Live line, the radio show on RTE presented by Joe Duffy, this week covered the topic of crime and anti social behaviour in Dublin City Centre. Many of the callers questioned the effectiveness of methadone treatment.

Methadone treatment is a topic that has interested me for many years. In 2004 I completed my doctorate in Adult Education. My research was partly funded by a Government of Ireland Scholarship to examine the use of methadone in the treatment of young people in the Crinan Youth Project, in Sean McDermott St. I concluded that methadone came to dominate the treatment of addiction, due to the power that doctors (medical hegemony) are given by Government.

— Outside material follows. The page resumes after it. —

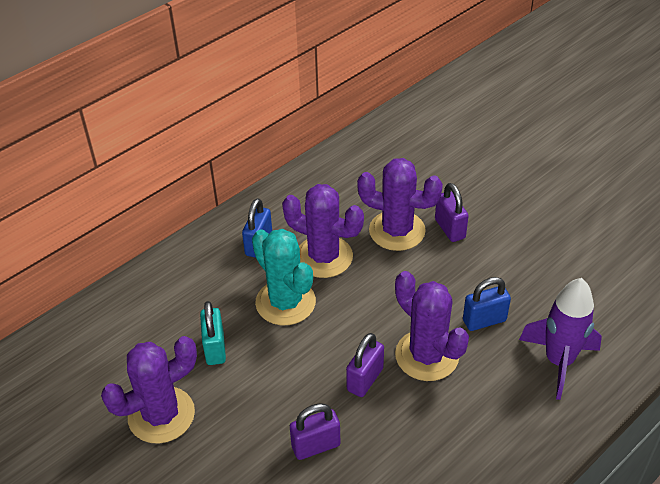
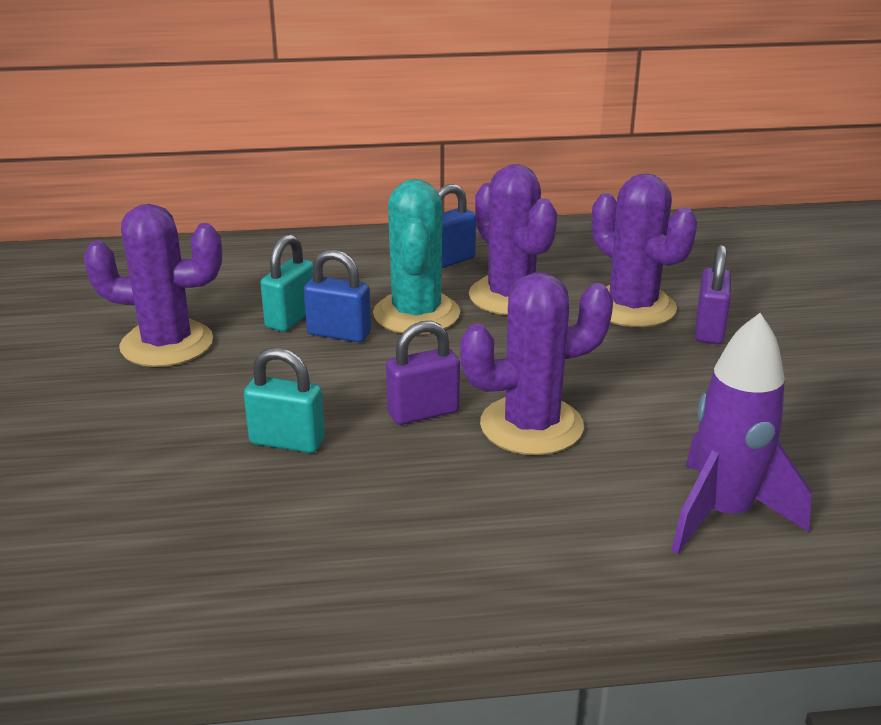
camera: 35 degrees right, 15 degrees down
purple padlock [290,403,341,460] -> turquoise padlock [244,348,325,453]
purple cactus [395,271,469,381] -> purple cactus turned 75 degrees clockwise [460,272,613,455]
blue padlock [463,277,511,331] -> blue padlock moved to [304,249,371,343]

I published a paper in The Adult Learner 2007, entitled ‘Is there a way out of this clinic?’. As the years go by the paper is attracting more readers. The paper explores the reasons why methadone is not effective and hens clients of methadone often feel trapped within the clinic. They sometimes refer to methadone as ‘liquid handcuffs’.

Since methadone was rolled out in the mid 90’s, methadone prescribing has also become a platform on which other drugs are prescribed. These drugs include Zimovaine and Valium, but there are many more. These drugs are some times referred to as ‘Z’ drugs.

It is my view that the over prescribing of prescription drugs, for what are in the most cases are emotional and social problems, on top of high doses of methadone that does not stop users from wanting or using heroin, leaves drug users trapped within a chemical maze, that geographically has become the city centre of Dublin.

As the title of my paper suggests ‘is there a way out of this clinic?’. If we are to reduce the anti social behavior associated with drug use, we need to provide education, housing and employment opportunities for drug users, to want to move out of addiction.

The over medicalization of drug users is contributing to the problem. Doctors are the highest paid professionals in the addiction service. While funding to community services for drug users are cut, those who prescribe methadone and prescription drugs continue to benefit economically from the current system. A system which is clearly not working.

No one profession has the solution to this problem. I believe we need professional democracy within the addiction services. In this professional democracy no one profession should hold a veto on demedicalizing a clients treatment or reducing their methadone. At the moment, the doctor holds all the power and the liability. As long as this situation continues, we will have overly medicated drug users, wandering around the city streets looking to buy or exchange their prescribed chemicals. Far away drugs are greener.

There is hope and it is to be found in the rising recovery movement. Soilse are taking a lead on promoting recovery and challenging the current system. Recently they published a research report called ‘Addiction Recovery: a contagious paradigm’. At the centre of this approach is the drug user, who realizes that recovery is possible. Recovery starts with self belief and a commitment to the journey. It does not depend on any expert or professional. Recovery is contagious as people in recovery want to share and give back by helping others. The power of the recovery movement is to be found in the collective power and action of the people most affected by addiction, the drug users themselves. It is a peoples movement, a social movement that is gaining momentum and recognition.